Bassano Romano – Riceviamo e pubblichiamo – Sembra una storia assurda, ma è la realtà di Bassano Romano, dove i cittadini, da mesi, convivono con l’assenza di acqua potabile, una mancanza certificata da una ordinanza sindacale che, addirittura, ne estende la valenza a buona parte del 2026.
Come se non bastasse, la Asl, nei mesi di agosto e settembre, ha segnalato al Comune e a Talete, la necessità di intervenire urgentemente per abbattere la presenza nell’acqua di elementi fisici e chimici patogeni, evidenziati da campionamenti e prelievi effettuati in diversi punti della rete idrica comunale da Arpa Lazio.
Un disagio enorme che ha risvolti sanitari, ma anche economici per le famiglie bassanesi, costrette, loro malgrado, ad acquistare acqua in bottiglia per garantirsi l’espletamento di normali funzioni alimentari.
Quindi, il danno dopo la beffa di un servizio già pagato a caro prezzo, viste le tariffe idriche esorbitanti applicate da Talete, con il consenso del comune di Bassano Romano.
Perché i cittadini dovrebbero pagare per un servizio che non esiste, tanto più che, in questi mesi, ne’ il Comune né Talete sono stati in grado di assicurare un approvvigionamento idrico alternativo, almeno agli esercizi commerciali, alle scuole, alle persone che vivono una condizione di fragilità sociale ed economica?
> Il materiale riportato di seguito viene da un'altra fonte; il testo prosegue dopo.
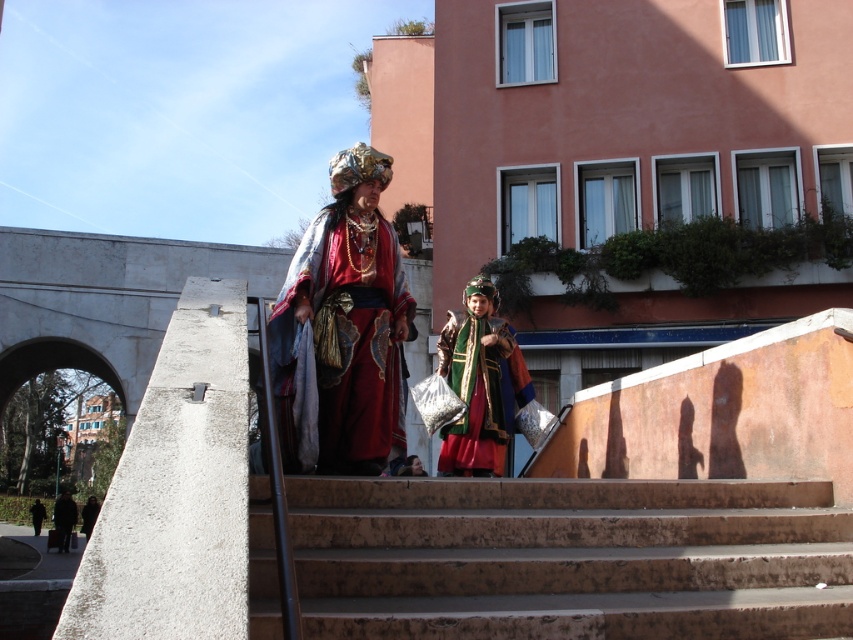
Question: Can you confirm if brown concrete stairs at center is positioned above velvet green coat at center?

Choices:
 (A) no
 (B) yes

Answer: (A)

Question: Is velvet red robe at center wider than velvet green coat at center?

Choices:
 (A) no
 (B) yes

Answer: (A)

Question: From the image, what is the correct spatial relationship of brown concrete stairs at center in relation to velvet red robe at center?

Choices:
 (A) left
 (B) right

Answer: (B)

Question: Which of the following is the farthest from the observer?

Choices:
 (A) velvet red robe at center
 (B) velvet green coat at center

Answer: (B)

Question: Which point is farther to the camera?

Choices:
 (A) velvet red robe at center
 (B) velvet green coat at center

Answer: (B)

Question: Which object is the farthest from the velvet green coat at center?

Choices:
 (A) velvet red robe at center
 (B) brown concrete stairs at center

Answer: (B)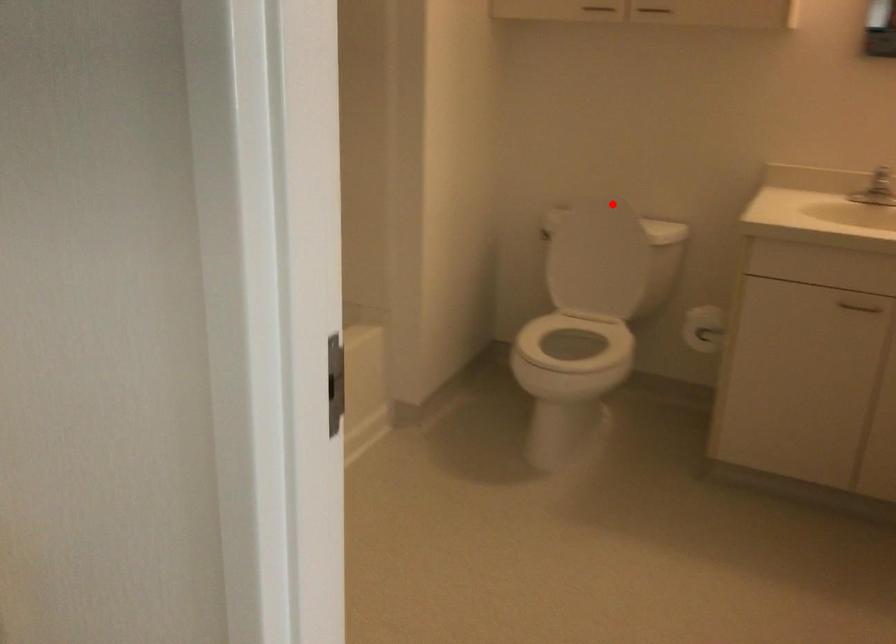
È una domanda di semplice buon senso che circola in paese, soprattutto, alla luce del fatto che Talete (che dovrebbe produrre la prossima bollettazione) è una società pubblica, partecipata anche dal Comune di Bassano Romano, che ne detiene una quota azionaria e che siede nell’ assemblea dei sindaci che è il suo organo di indirizzo.
Non dovrebbe essere quindi molto complicato per i rappresentanti del Comune di Bassano battersi in assemblea di Talete affinché i cittadini possano pagare soltanto per i giorni in cui hanno fruito effettivamente di acqua potabile (dal 1 aprile al 21 luglio 2025), evitando invece la beffa di un pagamento doppio: per un servizio che non c’è e per l’acquisto dell’acqua in bottiglia necessaria per cucinare e per lavarsi i denti.
Sarebbe una forma minima di risarcimento e di compensazione per il disagio grave che i cittadini bassanesi stanno subendo.
Siamo sicuri che questa richiesta possa essere condivisa e sostenuta da tutto il Consiglio comunale di Bassano Romano.
Non farlo sarebbe grave ed ingiusto verso l’intera comunità”.